= Set of tasks =
1. Translate this sentence from the workbench forum thread into Spanish: "Stuff always piles up when it doesn't have a real home."
2. List every username that appears as a post author in the workbench forum thread, each named once.

= Source extract =
# Idea for workbench modification



## Tommy Law (May 29, 2016)

I have a Craftsman 6' workbench that I havent really used for much more than a Big A$$ shelf since I got it. I've been trying to organize my work area for some time now and have come up with a few ideas for the bench. Any feedback or suggestions are welcome, here are soem of my ideas for now.
1) Removing it from the base and turning into a folding bench. It would create more space for the stuff that gets stored in there that I remove to do work, but I foresee hassle of clearing the room wen want to fold it up. Cannot be stored folded up since it is below a window. 
2) I think is my most likely idea. Make one end a router station. Mount my Dovetail jig onto a folding wing and either get a Router plate/lift to mount router into bench eliminating need for the portable cheap table I have. I also want to incorporate a t-track and/or bench dog holes to allow clamping capabilities not currently available. I also want to add a set of shelves under the bench similar to the Modular ones already available from Sears for $90.00 or so without buying them since funds are limited. I have scrap metal I plan to use already a couple old retail display shelves are the sacrificial canidates for this.
3)Making it into 2 smaller work tops. Not real sure how I'd want to do it but would require reworking the base. Not too keen on this one it was just a thought figured I would throw it out there.
Some point in the future I do want to add a stainless/or metal top to all or part for welding.


----------



## Stick486 (Jan 4, 2013)

make the legs fold up and attach/hinge the top to the wall...


----------



## Tommy Law (May 29, 2016)

Stick486 said:


> make the legs fold up and attach/hinge the top to the wall...


Sears.comthat is the bench I have. If I do the folding legs I need to re work them a little then theres the issue I know I will have that I pile everything in front of it so it gets buried. My shed/ shop is maybe 11'x11'. I would love to use it it just has been the catch all for anything smaller. Im trying to slowly fix that issue with making wall storage.


----------



## Stick486 (Jan 4, 2013)

wanna conserve a boat load of space...
make sliding door cabs ...
use the base as a service trunk...
use the doors as wall space...
set the table out where you can work on it...
this satellite shop is one foot smaller than your shed and it has a TS, BS and a BMW touting bike in it...
plan...

.


----------



## Gaffboat (Mar 11, 2012)

I think Stick nailed it. The three most important parts of any shop are: storage, storage, storage. Stuff always piles up when it doesn't have a real home. Your projects become easier when you add effective storage because you always know where to reach for something when you need it, and return it to its home when you're done with it. I'm guilty of letting stuff pile up also and it's a constant battle to keep the bench clear. Especially for those of us who save everything.


----------



## Nickp (Dec 4, 2012)

Tommy Law said:


> I have a Craftsman 6' workbench that I havent really used for much more than a Big A$$ shelf since I got it. I've been trying to organize my work area for some time now and have come up with a few ideas for the bench. Any feedback or suggestions are welcome, here are soem of my ideas for now.

= Data supplied =
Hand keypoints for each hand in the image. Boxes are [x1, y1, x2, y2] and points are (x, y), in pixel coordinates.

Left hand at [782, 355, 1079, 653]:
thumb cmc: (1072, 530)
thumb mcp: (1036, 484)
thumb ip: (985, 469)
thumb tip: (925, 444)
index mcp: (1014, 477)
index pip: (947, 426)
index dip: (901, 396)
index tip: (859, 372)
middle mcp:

* * *

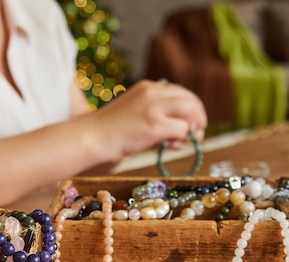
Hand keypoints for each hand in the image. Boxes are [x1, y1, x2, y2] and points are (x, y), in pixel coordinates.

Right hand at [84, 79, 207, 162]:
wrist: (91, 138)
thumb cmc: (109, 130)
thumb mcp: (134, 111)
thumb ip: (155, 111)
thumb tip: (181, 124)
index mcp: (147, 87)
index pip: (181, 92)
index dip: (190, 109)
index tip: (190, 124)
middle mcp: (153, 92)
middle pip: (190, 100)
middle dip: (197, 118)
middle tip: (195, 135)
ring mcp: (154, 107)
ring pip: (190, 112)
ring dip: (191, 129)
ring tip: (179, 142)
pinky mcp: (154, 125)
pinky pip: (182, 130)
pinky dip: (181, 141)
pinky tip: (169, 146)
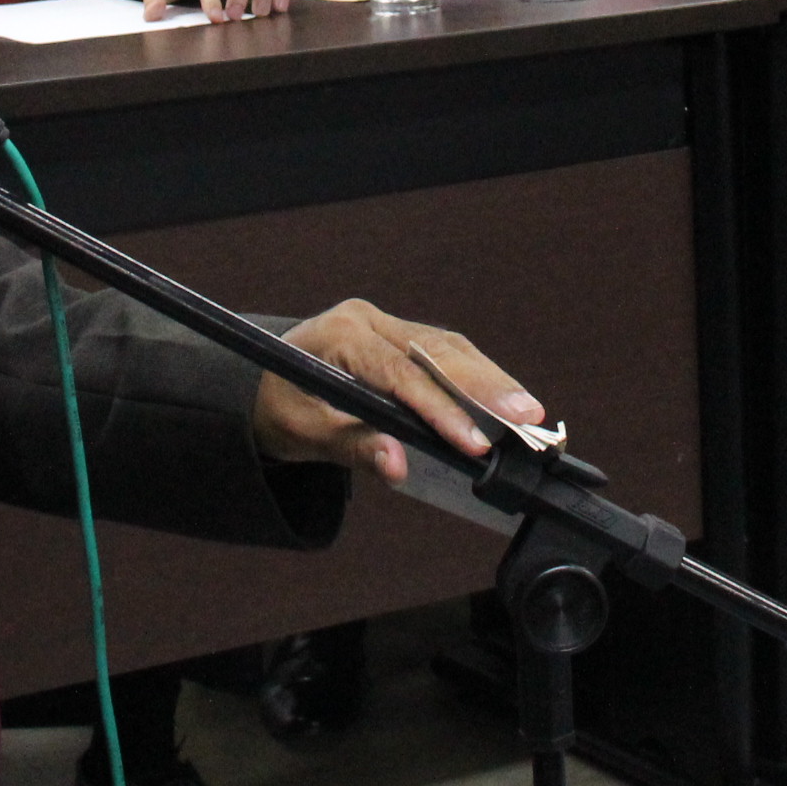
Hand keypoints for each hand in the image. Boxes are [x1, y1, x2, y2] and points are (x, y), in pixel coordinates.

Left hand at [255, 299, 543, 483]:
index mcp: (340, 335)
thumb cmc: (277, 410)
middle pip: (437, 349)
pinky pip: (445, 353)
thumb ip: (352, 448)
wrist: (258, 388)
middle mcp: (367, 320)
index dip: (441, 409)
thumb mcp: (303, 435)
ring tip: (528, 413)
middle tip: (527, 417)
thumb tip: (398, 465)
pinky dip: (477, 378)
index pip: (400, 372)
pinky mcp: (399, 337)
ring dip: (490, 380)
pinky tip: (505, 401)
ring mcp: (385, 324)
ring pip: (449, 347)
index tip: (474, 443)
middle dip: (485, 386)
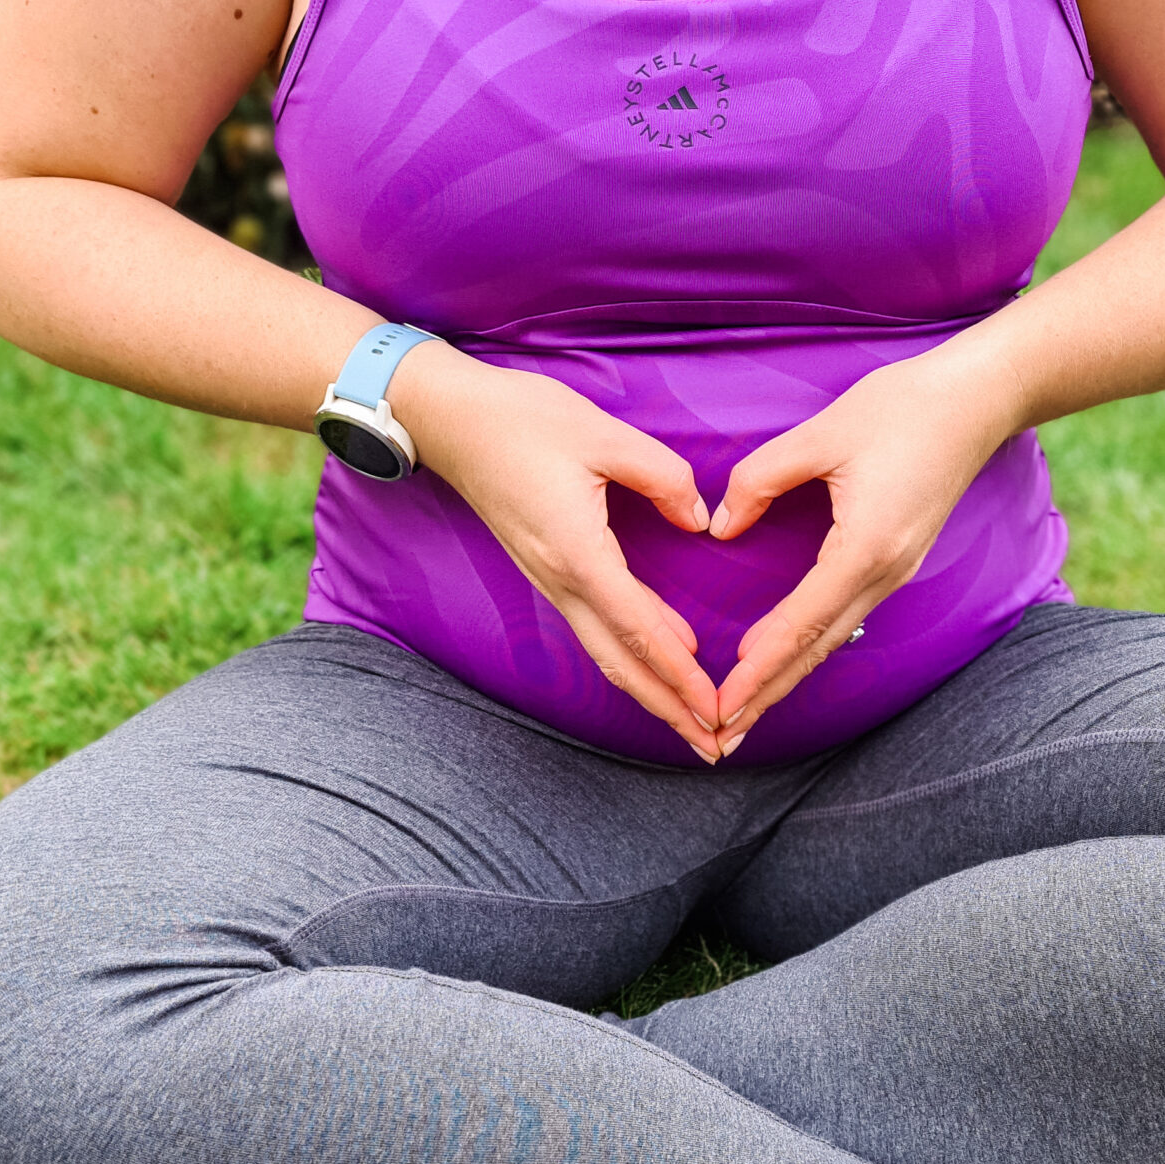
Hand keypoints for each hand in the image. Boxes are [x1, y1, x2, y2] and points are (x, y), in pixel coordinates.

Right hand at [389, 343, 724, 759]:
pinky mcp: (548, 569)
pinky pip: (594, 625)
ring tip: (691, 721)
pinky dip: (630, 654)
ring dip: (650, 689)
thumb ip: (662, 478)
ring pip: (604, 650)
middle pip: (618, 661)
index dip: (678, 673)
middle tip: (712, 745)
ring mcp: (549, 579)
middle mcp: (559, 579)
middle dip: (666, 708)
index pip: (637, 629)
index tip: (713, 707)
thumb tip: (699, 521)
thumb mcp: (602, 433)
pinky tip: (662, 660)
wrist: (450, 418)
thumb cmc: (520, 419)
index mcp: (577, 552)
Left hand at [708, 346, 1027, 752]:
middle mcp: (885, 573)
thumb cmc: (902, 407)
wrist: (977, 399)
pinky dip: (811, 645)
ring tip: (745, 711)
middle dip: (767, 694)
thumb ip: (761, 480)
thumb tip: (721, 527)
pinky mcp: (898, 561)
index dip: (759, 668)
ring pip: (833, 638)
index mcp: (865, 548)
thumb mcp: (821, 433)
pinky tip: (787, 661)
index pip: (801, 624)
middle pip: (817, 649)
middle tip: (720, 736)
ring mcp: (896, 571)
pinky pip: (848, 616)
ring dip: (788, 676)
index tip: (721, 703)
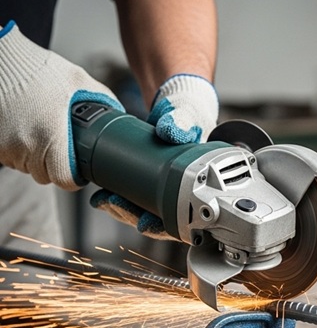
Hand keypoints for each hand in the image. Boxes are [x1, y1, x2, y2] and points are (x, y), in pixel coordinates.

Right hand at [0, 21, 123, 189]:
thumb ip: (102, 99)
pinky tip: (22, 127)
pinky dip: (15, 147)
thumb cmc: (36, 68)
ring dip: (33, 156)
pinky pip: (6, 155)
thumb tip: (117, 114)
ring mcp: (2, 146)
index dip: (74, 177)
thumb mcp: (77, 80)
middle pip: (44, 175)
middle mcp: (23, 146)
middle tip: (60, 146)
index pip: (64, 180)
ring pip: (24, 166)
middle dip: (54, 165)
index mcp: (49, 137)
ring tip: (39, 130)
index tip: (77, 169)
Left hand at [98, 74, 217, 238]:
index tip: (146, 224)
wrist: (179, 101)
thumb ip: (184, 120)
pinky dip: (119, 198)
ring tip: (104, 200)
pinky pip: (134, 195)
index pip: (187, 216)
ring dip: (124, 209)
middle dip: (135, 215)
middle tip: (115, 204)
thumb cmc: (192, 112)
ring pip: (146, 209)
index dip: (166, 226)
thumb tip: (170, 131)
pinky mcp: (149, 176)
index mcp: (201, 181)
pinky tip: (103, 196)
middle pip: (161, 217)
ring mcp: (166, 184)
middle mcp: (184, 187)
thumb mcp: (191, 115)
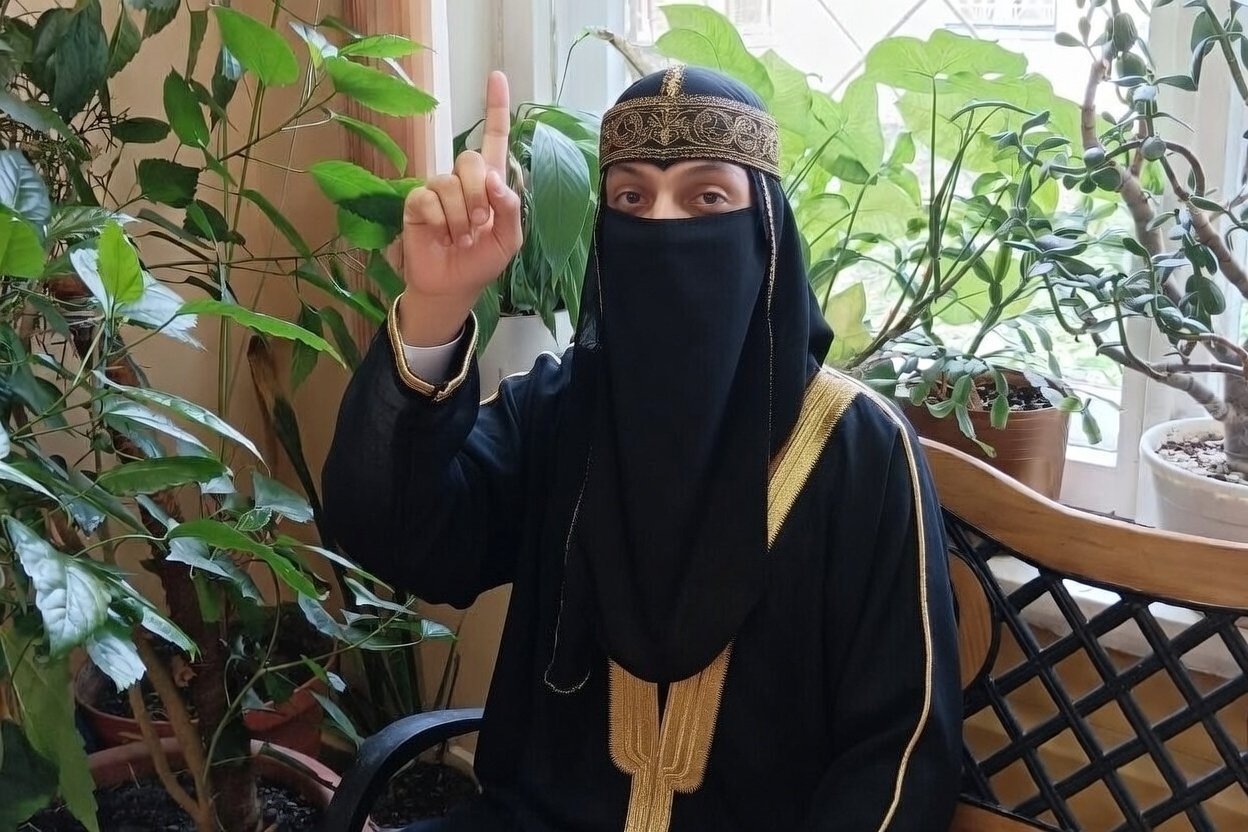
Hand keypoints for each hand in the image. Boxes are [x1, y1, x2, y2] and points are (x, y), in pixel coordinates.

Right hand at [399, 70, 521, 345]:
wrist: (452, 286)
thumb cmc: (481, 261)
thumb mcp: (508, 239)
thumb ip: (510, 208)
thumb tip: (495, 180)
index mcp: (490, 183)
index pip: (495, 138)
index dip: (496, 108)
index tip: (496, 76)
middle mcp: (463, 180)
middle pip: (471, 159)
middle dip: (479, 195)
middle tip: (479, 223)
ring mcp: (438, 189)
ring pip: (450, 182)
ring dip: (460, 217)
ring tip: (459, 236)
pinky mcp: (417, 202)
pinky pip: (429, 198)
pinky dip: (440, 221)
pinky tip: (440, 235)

= Solution set =
1. Las cosas siempre se acumulan cuando no tienen un lugar propio.

2. Tommy Law, Stick486, Gaffboat, Nickp